• [WHAT TO DO]:
Copy the lines below word for word, leaving none out.

Stored records:
════════════════
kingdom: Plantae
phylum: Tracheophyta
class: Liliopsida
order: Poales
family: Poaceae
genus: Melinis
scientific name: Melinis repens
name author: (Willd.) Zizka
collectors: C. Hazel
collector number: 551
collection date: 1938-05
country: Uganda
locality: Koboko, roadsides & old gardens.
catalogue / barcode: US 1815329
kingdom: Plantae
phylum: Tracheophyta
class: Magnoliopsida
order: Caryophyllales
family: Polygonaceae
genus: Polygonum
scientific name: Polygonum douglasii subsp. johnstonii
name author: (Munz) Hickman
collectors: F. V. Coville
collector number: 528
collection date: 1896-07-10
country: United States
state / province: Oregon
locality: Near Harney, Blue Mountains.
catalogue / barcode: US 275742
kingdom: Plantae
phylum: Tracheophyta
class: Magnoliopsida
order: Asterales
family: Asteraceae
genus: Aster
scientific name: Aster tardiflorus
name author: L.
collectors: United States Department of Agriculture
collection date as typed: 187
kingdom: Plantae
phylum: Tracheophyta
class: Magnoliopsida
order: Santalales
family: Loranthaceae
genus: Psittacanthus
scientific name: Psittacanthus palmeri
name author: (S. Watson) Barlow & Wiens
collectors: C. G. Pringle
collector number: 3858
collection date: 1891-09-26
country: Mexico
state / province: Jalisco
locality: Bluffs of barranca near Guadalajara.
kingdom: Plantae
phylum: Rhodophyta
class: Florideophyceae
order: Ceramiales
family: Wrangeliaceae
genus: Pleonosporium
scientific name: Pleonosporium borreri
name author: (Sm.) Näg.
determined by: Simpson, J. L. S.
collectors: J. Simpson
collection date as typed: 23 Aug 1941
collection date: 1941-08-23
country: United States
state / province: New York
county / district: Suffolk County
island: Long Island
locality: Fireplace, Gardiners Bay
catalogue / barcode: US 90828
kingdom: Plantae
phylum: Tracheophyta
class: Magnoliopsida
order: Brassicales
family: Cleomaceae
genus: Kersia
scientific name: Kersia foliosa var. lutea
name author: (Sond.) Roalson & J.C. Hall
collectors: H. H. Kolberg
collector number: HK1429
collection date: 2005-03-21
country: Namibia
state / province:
════════════════
• [EXERCISE SOLUTION]:
kingdom: Plantae
phylum: Tracheophyta
class: Liliopsida
order: Poales
family: Poaceae
genus: Melinis
scientific name: Melinis repens
name author: (Willd.) Zizka
collectors: C. Hazel
collector number: 551
collection date: 1938-05
country: Uganda
locality: Koboko, roadsides & old gardens.
catalogue / barcode: US 1815329
kingdom: Plantae
phylum: Tracheophyta
class: Magnoliopsida
order: Caryophyllales
family: Polygonaceae
genus: Polygonum
scientific name: Polygonum douglasii subsp. johnstonii
name author: (Munz) Hickman
collectors: F. V. Coville
collector number: 528
collection date: 1896-07-10
country: United States
state / province: Oregon
locality: Near Harney, Blue Mountains.
catalogue / barcode: US 275742
kingdom: Plantae
phylum: Tracheophyta
class: Magnoliopsida
order: Asterales
family: Asteraceae
genus: Aster
scientific name: Aster tardiflorus
name author: L.
collectors: United States Department of Agriculture
collection date as typed: 187
kingdom: Plantae
phylum: Tracheophyta
class: Magnoliopsida
order: Santalales
family: Loranthaceae
genus: Psittacanthus
scientific name: Psittacanthus palmeri
name author: (S. Watson) Barlow & Wiens
collectors: C. G. Pringle
collector number: 3858
collection date: 1891-09-26
country: Mexico
state / province: Jalisco
locality: Bluffs of barranca near Guadalajara.
kingdom: Plantae
phylum: Rhodophyta
class: Florideophyceae
order: Ceramiales
family: Wrangeliaceae
genus: Pleonosporium
scientific name: Pleonosporium borreri
name author: (Sm.) Näg.
determined by: Simpson, J. L. S.
collectors: J. Simpson
collection date as typed: 23 Aug 1941
collection date: 1941-08-23
country: United States
state / province: New York
county / district: Suffolk County
island: Long Island
locality: Fireplace, Gardiners Bay
catalogue / barcode: US 90828
kingdom: Plantae
phylum: Tracheophyta
class: Magnoliopsida
order: Brassicales
family: Cleomaceae
genus: Kersia
scientific name: Kersia foliosa var. lutea
name author: (Sond.) Roalson & J.C. Hall
collectors: H. H. Kolberg
collector number: HK1429
collection date: 2005-03-21
country: Namibia
state / province:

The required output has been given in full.